With a spring training call-up, a female umpire inches closer to history

طوبیٰ Tooba 55 years ago 0 1

Jen Pawol is on the verge of the unprecedented, though that was never her plan. She did not become an umpire for the fame. She never did this for attention. But minor league season after minor league season, correct call after correct call, promotion after promotion, she has waded reluctantly into the spotlight. Now, she is hurtling into history.

Major League Baseball announced Monday that Pawol, the 47-year-old umpire who has been working her way through the minor leagues since 2016, will be one of 24 minor league umpires invited to work major league spring training games starting later this month — a well-known prerequisite to a major league debut. She will also be promoted to crew chief of her Class AAA umpiring crew, which means she will be the most senior official at every minor league game she works this year. Pawol was only promoted to Class AAA last season. No woman has ever umpired a regular season MLB game.

Her résumé has become big league ready at a torrid pace. The same year she was promoted to Class AAA, Pawol was selected to work that league’s championship game. She was also selected to work the Arizona Fall League, another milestone, one that comes with the added bonus of providing replay training and other experience relevant to umpiring major league games.

Most umpires deemed fit for fall league work have a chance at a spring training call-up, so that Pawol received one was not exactly shocking. But when she got that call from her supervisors last Monday, Pawol said she hollered anyway.

“I just said, ‘Thank you so much. I’m going to do a great job,’ ” Pawol said. “ … it was a really special moment for a lot of reasons.”

MLB is overdue for a female umpire. One may be on the way.

One reason a spring training call-up is significant is that only two women have ever received one before. Pam Postema umpired major league spring training near the end of her career in the late 1980s. Ria Cortesio made it to big league spring training in the early 2000s. Pawol said she has been texting with both of them since she got the news.
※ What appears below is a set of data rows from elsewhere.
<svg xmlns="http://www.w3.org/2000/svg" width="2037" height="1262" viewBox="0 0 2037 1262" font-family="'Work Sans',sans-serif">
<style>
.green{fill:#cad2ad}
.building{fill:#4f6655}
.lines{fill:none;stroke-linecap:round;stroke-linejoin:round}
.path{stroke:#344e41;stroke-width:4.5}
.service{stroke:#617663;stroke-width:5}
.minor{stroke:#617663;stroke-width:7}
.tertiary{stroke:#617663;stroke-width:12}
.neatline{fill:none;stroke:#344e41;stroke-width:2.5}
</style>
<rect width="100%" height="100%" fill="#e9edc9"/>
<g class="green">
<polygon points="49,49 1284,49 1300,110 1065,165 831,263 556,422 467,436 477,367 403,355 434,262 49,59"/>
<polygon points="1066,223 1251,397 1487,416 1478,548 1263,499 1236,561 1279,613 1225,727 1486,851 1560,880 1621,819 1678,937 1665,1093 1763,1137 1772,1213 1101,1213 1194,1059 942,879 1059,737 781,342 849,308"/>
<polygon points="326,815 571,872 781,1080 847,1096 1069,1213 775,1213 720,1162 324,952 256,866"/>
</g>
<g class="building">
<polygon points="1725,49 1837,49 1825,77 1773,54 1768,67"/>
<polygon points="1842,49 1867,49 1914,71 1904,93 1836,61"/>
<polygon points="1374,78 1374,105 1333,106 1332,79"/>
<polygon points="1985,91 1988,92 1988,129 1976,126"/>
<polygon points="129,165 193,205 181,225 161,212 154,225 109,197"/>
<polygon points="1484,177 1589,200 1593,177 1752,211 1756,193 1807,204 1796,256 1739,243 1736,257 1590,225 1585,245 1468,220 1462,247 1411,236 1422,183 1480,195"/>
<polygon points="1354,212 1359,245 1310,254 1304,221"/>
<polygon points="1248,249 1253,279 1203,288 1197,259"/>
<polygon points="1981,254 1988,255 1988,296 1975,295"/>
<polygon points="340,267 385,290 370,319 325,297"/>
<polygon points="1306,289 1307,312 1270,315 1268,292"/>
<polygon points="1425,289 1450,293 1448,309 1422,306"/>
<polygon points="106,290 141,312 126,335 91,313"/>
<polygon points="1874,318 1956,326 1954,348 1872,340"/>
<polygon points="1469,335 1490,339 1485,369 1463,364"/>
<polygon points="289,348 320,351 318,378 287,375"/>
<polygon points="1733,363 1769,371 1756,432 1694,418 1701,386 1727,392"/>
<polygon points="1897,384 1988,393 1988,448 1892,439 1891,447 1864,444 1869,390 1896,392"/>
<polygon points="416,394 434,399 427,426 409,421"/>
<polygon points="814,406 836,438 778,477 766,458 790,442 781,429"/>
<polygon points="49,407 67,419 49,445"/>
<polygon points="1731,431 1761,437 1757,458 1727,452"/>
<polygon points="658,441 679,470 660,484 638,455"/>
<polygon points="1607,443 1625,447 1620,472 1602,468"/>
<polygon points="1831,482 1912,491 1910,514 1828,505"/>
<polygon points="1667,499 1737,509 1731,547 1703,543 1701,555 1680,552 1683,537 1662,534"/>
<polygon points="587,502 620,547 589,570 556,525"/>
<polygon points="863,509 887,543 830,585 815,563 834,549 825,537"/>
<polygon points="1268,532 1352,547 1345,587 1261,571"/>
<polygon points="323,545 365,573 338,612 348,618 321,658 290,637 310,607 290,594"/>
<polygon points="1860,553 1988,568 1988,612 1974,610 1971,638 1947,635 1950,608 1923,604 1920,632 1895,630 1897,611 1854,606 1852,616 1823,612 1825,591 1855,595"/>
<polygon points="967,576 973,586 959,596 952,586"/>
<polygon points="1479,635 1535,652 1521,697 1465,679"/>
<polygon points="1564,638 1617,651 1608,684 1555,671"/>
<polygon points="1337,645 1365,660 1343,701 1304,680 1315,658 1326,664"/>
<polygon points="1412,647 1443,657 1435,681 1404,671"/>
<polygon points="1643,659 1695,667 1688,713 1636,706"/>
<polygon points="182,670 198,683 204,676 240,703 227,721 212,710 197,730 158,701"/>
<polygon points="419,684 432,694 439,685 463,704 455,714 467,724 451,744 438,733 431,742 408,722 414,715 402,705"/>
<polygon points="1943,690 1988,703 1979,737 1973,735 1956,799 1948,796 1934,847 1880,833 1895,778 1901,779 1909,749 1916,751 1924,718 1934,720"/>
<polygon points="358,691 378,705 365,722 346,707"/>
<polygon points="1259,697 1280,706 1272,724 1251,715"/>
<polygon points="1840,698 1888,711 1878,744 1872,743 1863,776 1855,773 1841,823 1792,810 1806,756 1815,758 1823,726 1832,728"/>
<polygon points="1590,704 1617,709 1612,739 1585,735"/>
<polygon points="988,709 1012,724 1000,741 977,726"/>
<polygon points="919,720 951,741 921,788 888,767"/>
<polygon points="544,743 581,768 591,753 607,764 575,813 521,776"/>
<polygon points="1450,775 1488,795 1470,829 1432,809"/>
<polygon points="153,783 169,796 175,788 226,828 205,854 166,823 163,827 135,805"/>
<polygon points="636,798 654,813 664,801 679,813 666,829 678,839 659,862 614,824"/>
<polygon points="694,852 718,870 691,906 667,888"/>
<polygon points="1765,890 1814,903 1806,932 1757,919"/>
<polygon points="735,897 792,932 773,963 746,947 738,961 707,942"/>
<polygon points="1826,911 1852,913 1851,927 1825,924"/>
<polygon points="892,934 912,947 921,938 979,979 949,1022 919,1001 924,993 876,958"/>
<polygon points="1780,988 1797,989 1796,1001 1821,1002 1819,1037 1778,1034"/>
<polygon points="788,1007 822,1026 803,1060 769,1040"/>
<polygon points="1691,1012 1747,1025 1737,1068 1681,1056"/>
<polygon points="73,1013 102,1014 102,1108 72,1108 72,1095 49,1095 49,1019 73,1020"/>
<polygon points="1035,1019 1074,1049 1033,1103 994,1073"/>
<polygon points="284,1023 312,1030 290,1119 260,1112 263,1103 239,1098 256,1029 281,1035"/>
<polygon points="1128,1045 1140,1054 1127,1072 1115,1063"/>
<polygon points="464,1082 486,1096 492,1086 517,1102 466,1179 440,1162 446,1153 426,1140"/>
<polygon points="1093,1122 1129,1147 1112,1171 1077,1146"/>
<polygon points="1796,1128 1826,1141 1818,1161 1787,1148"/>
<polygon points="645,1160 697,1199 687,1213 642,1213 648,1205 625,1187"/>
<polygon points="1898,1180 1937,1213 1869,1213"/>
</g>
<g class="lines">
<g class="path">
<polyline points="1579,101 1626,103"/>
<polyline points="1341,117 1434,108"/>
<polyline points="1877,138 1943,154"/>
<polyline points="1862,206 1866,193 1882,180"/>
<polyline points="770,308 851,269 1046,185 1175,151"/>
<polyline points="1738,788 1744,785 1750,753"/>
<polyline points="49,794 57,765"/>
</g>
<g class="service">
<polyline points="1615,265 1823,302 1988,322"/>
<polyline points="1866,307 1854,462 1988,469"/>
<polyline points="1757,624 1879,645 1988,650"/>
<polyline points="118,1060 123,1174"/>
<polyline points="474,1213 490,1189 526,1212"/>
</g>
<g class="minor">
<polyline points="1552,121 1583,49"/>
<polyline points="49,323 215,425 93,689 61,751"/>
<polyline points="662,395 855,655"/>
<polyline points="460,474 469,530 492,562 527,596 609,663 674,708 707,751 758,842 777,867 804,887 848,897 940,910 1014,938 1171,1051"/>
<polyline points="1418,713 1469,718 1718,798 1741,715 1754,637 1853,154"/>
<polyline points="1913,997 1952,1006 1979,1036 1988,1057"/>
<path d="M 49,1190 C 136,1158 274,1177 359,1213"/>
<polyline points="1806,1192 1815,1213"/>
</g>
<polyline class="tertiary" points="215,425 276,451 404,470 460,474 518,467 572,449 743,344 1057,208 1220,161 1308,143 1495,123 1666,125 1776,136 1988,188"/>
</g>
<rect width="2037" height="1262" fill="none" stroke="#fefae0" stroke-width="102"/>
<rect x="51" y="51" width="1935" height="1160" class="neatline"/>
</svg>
The other reason it matters is that it might foretell another call-up soon. When big league crews need a substitute, they pull them from the list of potential call-ups that includes only umpires who have served in spring training games. Pawol, as a Class AAA crew chief, will be one of the more senior officials on that list. She is now one step away from the majors, with as much momentum in that direction as any woman in history.

“This is a big, big deal. It means so much,” said Pawol, a reluctant inheritor of the spotlight who said that when fans ask her for autographs, she insists they get those of her fellow umpires, too. Sometimes fans heckle her. Sometimes, she says, they tell her things like “you’re going to do it” and “keep going!”

That attention is the most uncomfortable thing for Pawol, but more is likely on the way. While women have broken into the ranks of NBA and NFL officials in recent years, the role of MLB umpire has been harder to crack.

Umpires are a part of MLB’s fabric, familiar characters in the daily plot despite being lauded most when they do not draw attention to themselves. For decades, umpires have stirred everything from comedy to histrionics to unbelievable stoicism in some of the sport’s more memorable scenes. Never before has one of those scenes included a woman. Never has a woman been closer to taking that strange stage, uncomfortable though the spotlight that comes with it might be.

“I’d say I’ve put the gas to full throttle. We’re going for it, full speed,” Pawol said. “I’m comfortable in my own skin. I’ve grown into my shoes, I’ve grown into my wins, so to speak. This is the narrative. This is the storyline, the plot. People are exciting and encouraging. But when it comes down to it, I just have to get my next play right.”